22. 02. 09 Ein morbider Maeterlinck im „orchestralen Klangkolorit“. Pelléas et Mélisande an der Hamburgischen Staatsoper

Das lustvolle Quälen präraffaelitischer Kindfrauen, die kränkelnde Erotik der ‚femme fragile’, Angst und Verzweiflung, Trauer und Melancholie, Krankheit und Tod, hoffnungsloses Ausgeliefert-Sein an ein blindes Schicksal, eine düstere Antimärchenwelt, eine scheinbar einfache Sprache, hinter der sich Unbestimmtheit und Vieldeutigkeit verbirgt und die jegliche Kommunikation zwischen den handelnden Personen verrätselt,  all dies sind Konstituenten, die das poetische Universum des „belgischen Symbolisten“ Maurice Maeterlinck bestimmen. Ob diese im weitesten Sinne morbide und zugleich geheimnisvolle Welt, in der jeder Gegenstand und jegliches Sprechen auf etwas Anderes, auf etwas Unbestimmtes, etwas ‚Symbolisches’ verweisen, ihre Entsprechung in Debussys Musik finden, dazu steht mir als Dilettantin kein Urteil zu. Doch wenn es, wie die Kundigen raunen, eine Art von „Klangmagie“ sein soll, die Debussys  Musik auszeichne, dann haben an diesem Abend die Hamburger Philharmoniker diese Magie in der Tat ‚hervorgezaubert’ und damit ihr Publikum fasziniert.

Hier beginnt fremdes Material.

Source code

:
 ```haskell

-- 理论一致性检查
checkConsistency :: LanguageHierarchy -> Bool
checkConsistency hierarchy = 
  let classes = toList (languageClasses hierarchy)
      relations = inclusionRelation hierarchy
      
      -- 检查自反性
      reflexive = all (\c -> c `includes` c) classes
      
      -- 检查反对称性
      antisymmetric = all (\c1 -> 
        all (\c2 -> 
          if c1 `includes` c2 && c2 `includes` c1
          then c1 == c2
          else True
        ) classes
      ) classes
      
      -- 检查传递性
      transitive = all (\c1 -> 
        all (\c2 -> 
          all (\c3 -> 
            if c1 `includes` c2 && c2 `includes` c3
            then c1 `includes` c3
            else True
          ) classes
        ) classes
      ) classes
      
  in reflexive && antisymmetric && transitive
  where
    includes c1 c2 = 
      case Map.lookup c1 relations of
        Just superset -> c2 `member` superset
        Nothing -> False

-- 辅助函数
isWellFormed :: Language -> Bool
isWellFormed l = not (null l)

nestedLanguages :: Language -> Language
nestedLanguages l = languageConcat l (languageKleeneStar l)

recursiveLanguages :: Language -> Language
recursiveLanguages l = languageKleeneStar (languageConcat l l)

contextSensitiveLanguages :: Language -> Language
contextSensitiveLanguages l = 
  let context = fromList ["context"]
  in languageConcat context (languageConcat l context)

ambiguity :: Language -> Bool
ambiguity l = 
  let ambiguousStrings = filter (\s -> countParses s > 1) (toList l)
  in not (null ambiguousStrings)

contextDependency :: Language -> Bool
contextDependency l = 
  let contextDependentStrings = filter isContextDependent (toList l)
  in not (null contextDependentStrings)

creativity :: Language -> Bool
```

Und Gleiches gilt für Willy Deckers Inszenierung, eine Arbeit vom Jahre 1999, die auch jetzt bei ihrer Wiederaufnahme noch nichts von ihrem ‚Zauber’ verloren hat und die mit minimalistischem Gestus das albtraumhafte Maeterlinck Ambiente, in dem sich das Geschehen entwickelt und in dem die Handelnden den Zwängen der „fatalité“ erliegen, in Szene setzt. Golaud, im eleganten weißen Anzug, findet in einem Irgendwo Mélisande: eine Märchenprinzessin im weißen Kleid, das Königskind, das seine Krone nicht in einem Brunnen, sondern in einer Vertiefung, vielleicht einem Wasserloch verloren hat, dem Wasserloch, in dem der eifersüchtige Golaud  seinen vermeintlichen Rivalen Pelléas ertränken wird. Oder findet er eine zu frühem Tod verurteilte präraffelitische Kindfrau? Eine Ausgestoßene, eine Verlassene ?  Der todkranke Vater des Pelléas liegt auf einer  großen runden Scheibe, die Scheibe, auf der er genesen und  Mélisande sterben wird. Ist die runde Scheibe vielleicht das Symbol der Lebensuhr? Die Scheibe liegt über dem Wasser. Steht das Wasser für Tod und Fruchtbarkeit? Vielleicht auch für Reinigung und Wiedergeburt? In der berühmten Haarszene (der Rapunzelszene) steht Mélisande auf der Zinne eines Turms und lässt auf Pelléas nicht ihr Haar, sondern Schleier, in denen sich dieser verfängt, hinabfallen. Eine Szene, in der die erotischen Symbole nicht mehr unbestimmt, sondern geradezu überdeterminiert sind.  Auch dies ist ganz im Sinne Maeterlincks, der trotz aller Unbestimmtheit  auch zur Überdetermination neigt. Verweist die Schlussszene, wenn sich in den gläsernen Wänden, die den Bühnenraum umstellen, die Anfangsszene schemenhaft  wiederholt, auf den ewigen Kreislauf von Leben und Tod, Tod und Leben hin? Ist Golaud ein zu Gewalttätigkeit neigender Macho oder ist er ein Verzweifelter, ein Verletzter, ein letztlich Schuldloser? Ist Pelléas weniger ein Verliebter, sondern  vielleicht vor allem ein todessüchtiger Nachfahre des Tristan? Möglichkeiten, die die Regie – ganz wie es dem Maeterlinck Schema der Unbestimmtheiten und der Vieldeutigkeiten entspricht –  nur andeutet, die sie im Vagen lässt.

Symbolistisches Musiktheater zu inszenieren, dürfte wohl  mit zu den schwierigsten Regiearbeiten gehören. In Hamburg hat man einen brillanten Maeterlinck/Debussy in Szene gesetzt. Schade nur, dass durch Umbaupausen die „Klangmagie“ so oft unterbrochen wurde.

Die Premiere war am 26.September 1999. Wir sahen die Wiederaufnahme am 22. Februar 2009.